Ringen um EU-Gipfel-Erklärung Polen und Ungarn forcieren Streit über Asylreform
Beim EU-Gipfel sorgt die Asyl- und Migrationspolitik erneut für Streit. Polen und Ungarn wollen den jüngsten Beschluss der EU-Innenminister rückgängig machen. Eine gemeinsame Position in der Abschlusserklärung des Gipfels verhinderten sie bislang.
Auf dem EU-Gipfel streiten die Mitgliedsstaaten weiter über die Asyl- und Migrationspolitik. Polen und Ungarn verhinderten vorerst die Formulierung einer gemeinsamen Position im Abschlussdokument des Gipfels, wie Diplomaten am frühen Morgen bestätigten. Die Staats- und Regierungschefs verließen das Ratsgebäude gegen halb zwei Uhr morgens, ohne sich auf eine Abschlusserklärung geeinigt zu haben.
Am Donnerstagabend forderte Polen beim Gipfel, die Pläne für eine Asylreform zu überarbeiten und somit die Entscheidung der EU-Innenminister von Anfang Juni rückgängig zu machen. Die damals von der Mehrheit des EU-Staaten beschlossene Regelung sieht vor, dass die Aufnahme von Flüchtlingen künftig nicht mehr freiwillig, sondern verpflichtend sein soll. Länder, die keine Geflüchteten aufnehmen wollen, sollen Ausgleichszahlungen in Höhe von 20.000 Euro je Migranten leisten.
Ablehnung von Flüchtlingsaufnahme und Ausgleichszahlungen
Der ungarische Ministerpräsident Viktor Orban bekräftigte bereits im Vorfeld des Treffens, dass sein Land sich an der geplanten Verteilung von Flüchtlingen in der EU nicht beteiligen und auch keine Ausgleichszahlungen leisten wolle. Ähnlich hatte sich zuvor bereits die polnische Regierung geäußert.
Beide Länder stellen sich damit gegen die Pläne für eine weitreichende Reform des europäischen Asylsystems, die vor knapp drei Wochen per Mehrheitsentscheidung bei einem EU-Innenministertreffen auf den Weg gebracht worden war. Polen und Ungarn hatten als einzige Staaten gegen die geplante Verteilung von Geflüchteten in der EU gestimmt. Die schwedische EU-Ratspräsidentschaft hatte entschieden, bei dieser Abstimmung eine qualifizierte Mehrheit gelten zu lassen.
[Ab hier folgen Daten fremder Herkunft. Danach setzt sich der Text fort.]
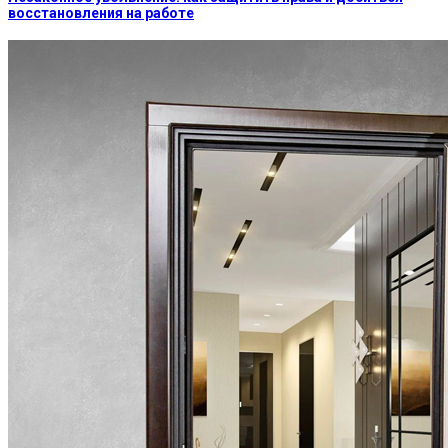
восстановления на работе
Der Streit auf dem EU-Gipfel hat keine unmittelbaren Folgen für das laufende Gesetzgebungsverfahren. Über die von den Innenministern per Mehrheitsbeschluss gebilligten Asylkompromiss wird es nun im nächsten Schritt Verhandlungen mit Vertretern des Europaparlaments geben.
Scholz wollte vermitteln
Polen forderte nun, dass jedes EU-Land selbst darüber entscheiden sollte, wie es Länder mit besonders hohen Migrationszahlen unterstützt. Die Aufnahme von Schutzsuchenden sollte freiwillig sein, heißt es in einem Textvorschlag für die Abschlusserklärung des EU-Gipfels, der der Nachrichtenagentur dpa vorlag.
Bundeskanzler Olaf Scholz hatte nach Angaben von Diplomaten im kleinen Kreis versucht, Polen und Ungarn Zugeständnisse abzuringen. Bei seiner Ankunft beim Gipfel hatte er den polnischen und ungarischen Wunsch nach einer Neuverhandlung zurückgewiesen und den Asylkompromiss als "Durchbruch" bezeichnet.
Polen hat derzeit mehr als eine Million Flüchtlinge aus der Ukraine aufgenommen. Das Land weigert sich aber seit langem, Flüchtlinge aufzunehmen, die über Italien oder Griechenland in die EU kommen.
Der Gipfel soll um 9.30 Uhr fortgesetzt werden. Heute sollen erneut Migration sowie China und wirtschaftlichen Themen auf der Tagesordnung stehen.